__What you will do__
Count the lines in the records below that contain the word "Обед", and reply with only that number.

(Itemized modification records)
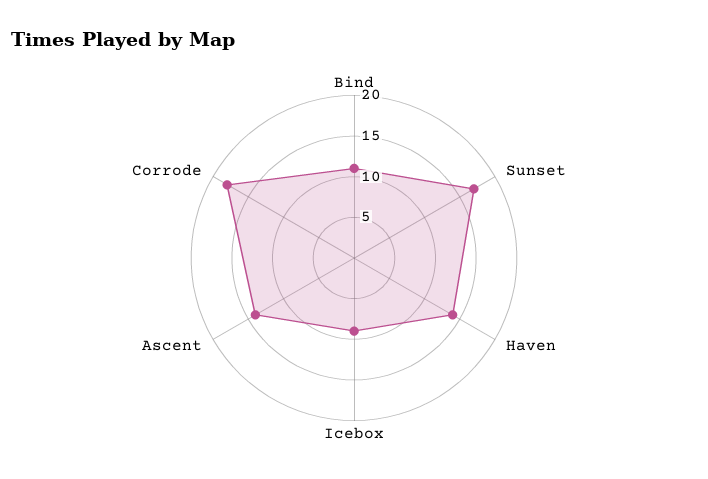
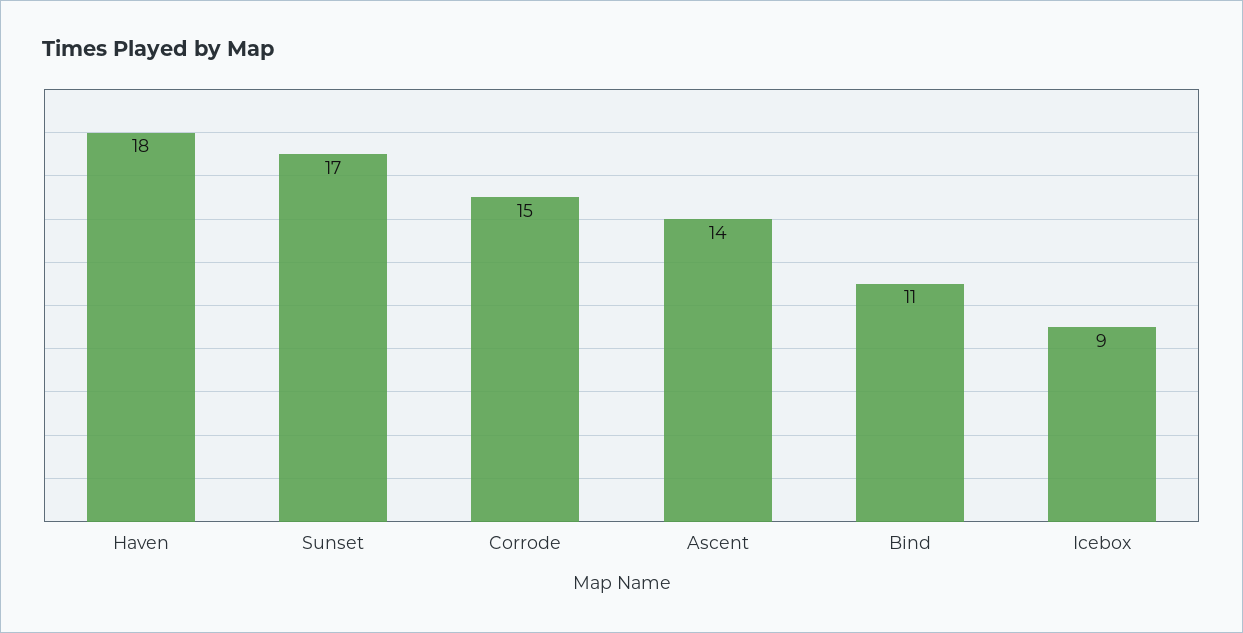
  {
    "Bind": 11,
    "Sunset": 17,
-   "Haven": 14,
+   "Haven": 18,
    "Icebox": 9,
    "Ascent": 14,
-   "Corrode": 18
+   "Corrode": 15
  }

---

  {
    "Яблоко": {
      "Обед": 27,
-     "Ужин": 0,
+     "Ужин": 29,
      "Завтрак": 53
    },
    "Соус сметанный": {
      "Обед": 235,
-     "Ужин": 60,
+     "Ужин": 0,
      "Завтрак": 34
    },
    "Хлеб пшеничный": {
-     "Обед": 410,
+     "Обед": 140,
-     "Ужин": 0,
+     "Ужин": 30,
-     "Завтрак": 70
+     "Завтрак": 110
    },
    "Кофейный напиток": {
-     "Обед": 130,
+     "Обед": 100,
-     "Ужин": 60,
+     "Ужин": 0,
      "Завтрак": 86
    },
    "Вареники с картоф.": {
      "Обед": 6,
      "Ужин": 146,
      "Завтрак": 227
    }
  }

__Exercise solution__
7